Ze worden vaak over één kam geschoren, maar er zijn enkele belangrijke verschillen tussen dikke darm- en endeldarmkanker.
Het is belangrijk te weten welke van de twee je hebt. Dat heeft invloed op uw behandelingsopties en wat u kunt verwachten -- of zoals artsen zeggen, uw prognose.
Twee delen van hetzelfde orgaan
Zowel dikke darm- als endeldarmkanker tast de dikke darm aan, het laagste deel van het spijsverteringsstelsel. Maar ze beginnen op verschillende plaatsen in het lichaam.
Darmkanker kan overal in de dikke darm beginnen, die ongeveer anderhalve meter lang is en water uit de ontlasting opneemt.
Rectale kanker begint in het rectum, de laatste 12 centimeter van de dikke darm. Daar slaat het lichaam de ontlasting op totdat je een stoelgang hebt.
De plaats is ook belangrijk vanwege de nabijheid.
Het grootste deel van de dikke darm bevindt zich in de grote ruimte tussen de onderkant van je ribbenkast en je bekken.
De endeldarm zit in een wat drukkere buurt. Je blaas is vlakbij. Net als de baarmoeder en de vagina voor vrouwen, of de prostaat voor mannen. De beperkte ruimte kan van invloed zijn op de operaties die artsen kunnen uitvoeren om tumoren te verwijderen.
Gedeelde Symptomen en Diagnose
Zowel dikke darm- als endeldarmkanker veroorzaken waarschijnlijk veel van dezelfde symptomen, waaronder:
-
Maag- of gaspijnen
-
Constipatie of diarree
-
Zwarte, donkere, of rood gekleurde ontlasting, wat allemaal kan duiden op bloed
-
Zwak gevoel of vermoeidheid
Artsen gebruiken ook dezelfde aanpak om beide soorten colorectale kanker te diagnosticeren. U zult waarschijnlijk een colonoscopie krijgen. Bij deze procedure gebruikt een arts een lange, dunne, flexibele buis om de binnenkant van uw rectum en dikke darm te bekijken. Als ze gebieden zien waar kanker zou kunnen zitten, kan de arts kleine monsters, biopsieën genoemd, nemen om te onderzoeken. Veel mensen hebben kleine gezwellen in de dikke darm, poliepen genaamd, die geen kanker veroorzaken maar die misschien verwijderd moeten worden voordat ze een probleem worden.
Behandeling
De eerste behandeling van darmkanker is meestal een operatie waarbij een deel van de dikke darm wordt verwijderd.

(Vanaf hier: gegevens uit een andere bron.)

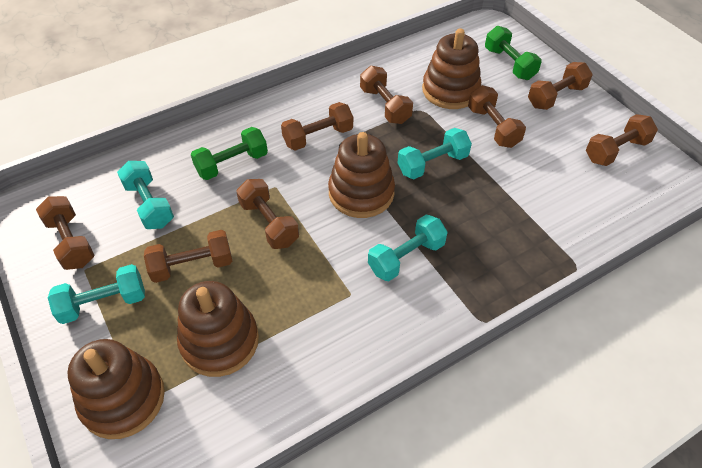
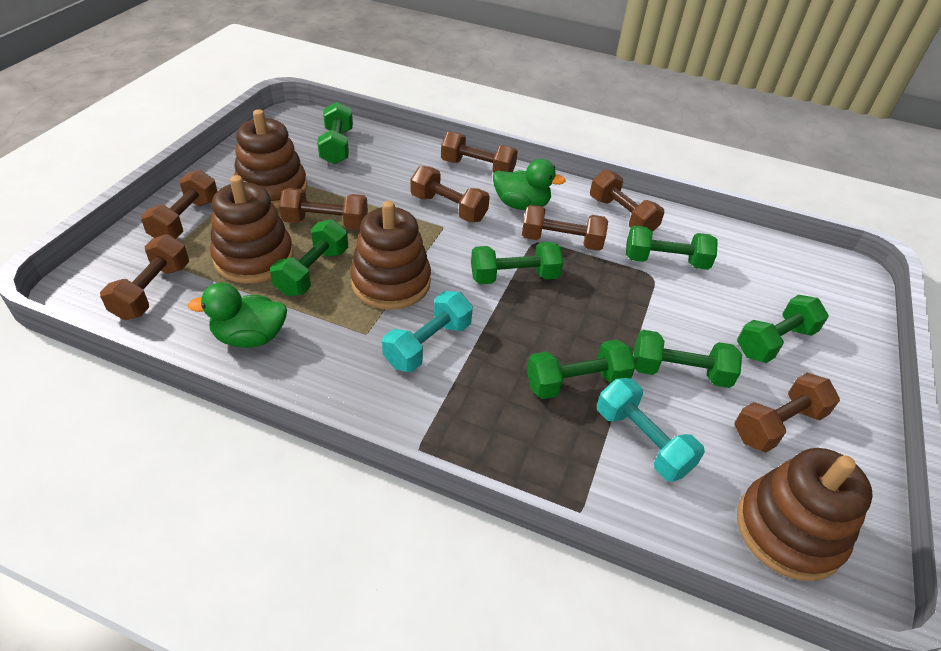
green duck: none = 0 -> [188,283,287,348] [493,159,566,210] = 2
green dumbbell: [191,127,268,180] [485,26,542,80] = 2 -> [270,219,348,296] [317,102,353,164] [471,242,563,284] [527,339,636,399] [626,225,718,270] [633,330,742,388] [737,295,829,363] = 7
turquoise dumbbell: [48,264,145,324] [117,161,174,229] [368,215,448,281] [398,128,472,179] = 4 -> [382,291,473,372] [597,378,705,482] = 2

Dit wordt een gedeeltelijke colectomie genoemd.
Meestal kunnen artsen na de operatie de gescheiden delen van de dikke darm weer met elkaar verbinden en kunt u weer een normale stoelgang hebben. Maar soms gebeurt dat niet. In die gevallen moet u een operatie ondergaan die colostomie wordt genoemd. Uw chirurg zal de dikke darm verbinden met een gat in uw buik, een zogenaamde stoma. U krijgt een zakje dat aan de ostomie vastzit om de stoelgang op te vangen.
Als uw darmkanker is uitgezaaid naar de lymfeklieren of een dik deel van de dikke darm betreft, kan uw arts chemotherapie aanbevelen om de kankercellen te doden.
Bij endeldarmkanker is een operatie de belangrijkste behandeling als de arts de tumor volledig kan verwijderen. U kunt ook chemotherapie en bestraling krijgen om overgebleven kankercellen te doden of om de tumor te verkleinen voordat de operatie plaatsvindt.
Bij een operatie aan endeldarmkanker probeert de chirurg het weefsel dat door de kanker is aangetast weg te snijden zonder de anale sluitspier te verwijderen, die het openen en sluiten van de anus tijdens de stoelgang regelt. Maar in sommige gevallen zit een rectumtumor te dicht bij de spier om deze te kunnen redden. In dat geval is een colostomie nodig.
Het komt zelden voor dat een colostomie nodig is na een darmkankeroperatie. Maar ongeveer 1 op de 8 mensen met endeldarmkanker heeft een stoma nodig, volgens het National Cancer Institute.